WORK ITEM:
Reproduce every line of the data below verbatim, leaving out the pictures.
**** DATA EXCERPTS
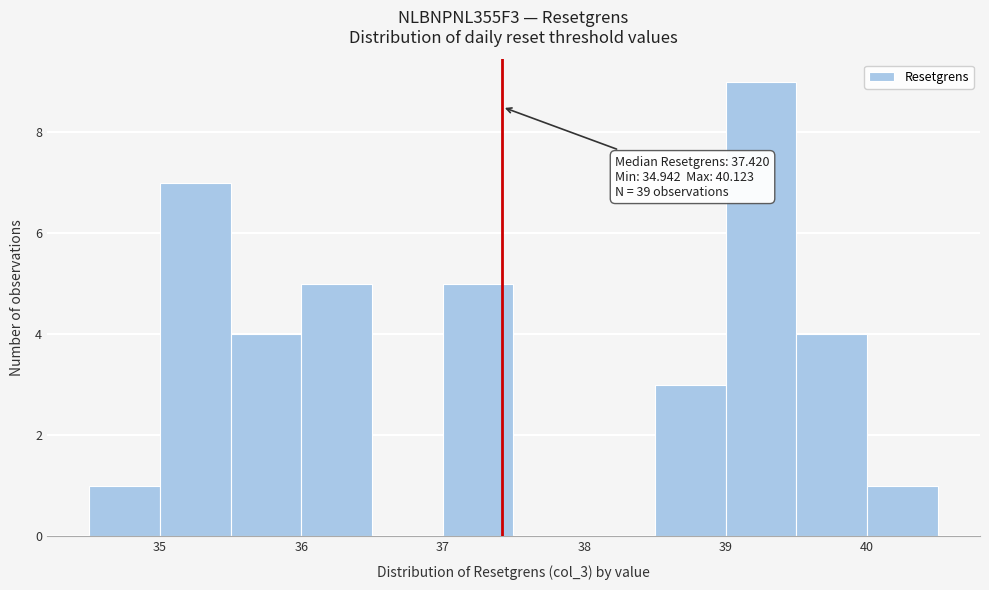

Which range on the x-axis has the tallest bar?

39.0 to 39.5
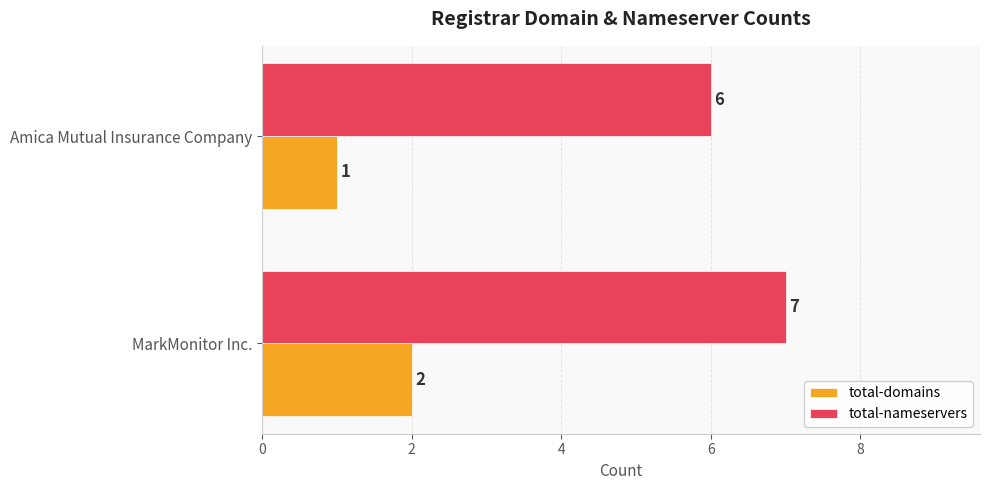

What is the spread (max minus min) of values at MarkMonitor Inc.?

5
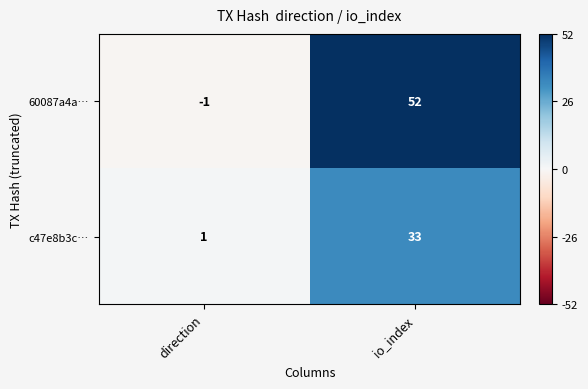

Reading left to right, what are all the values shown in this chart?

60087a4a…: -1	52
c47e8b3c…: 1	33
********
RESULT OF THE TASK:
Which range on the x-axis has the tallest bar?

39.0 to 39.5

What is the spread (max minus min) of values at MarkMonitor Inc.?

5

Reading left to right, what are all the values shown in this chart?

60087a4a…: -1	52
c47e8b3c…: 1	33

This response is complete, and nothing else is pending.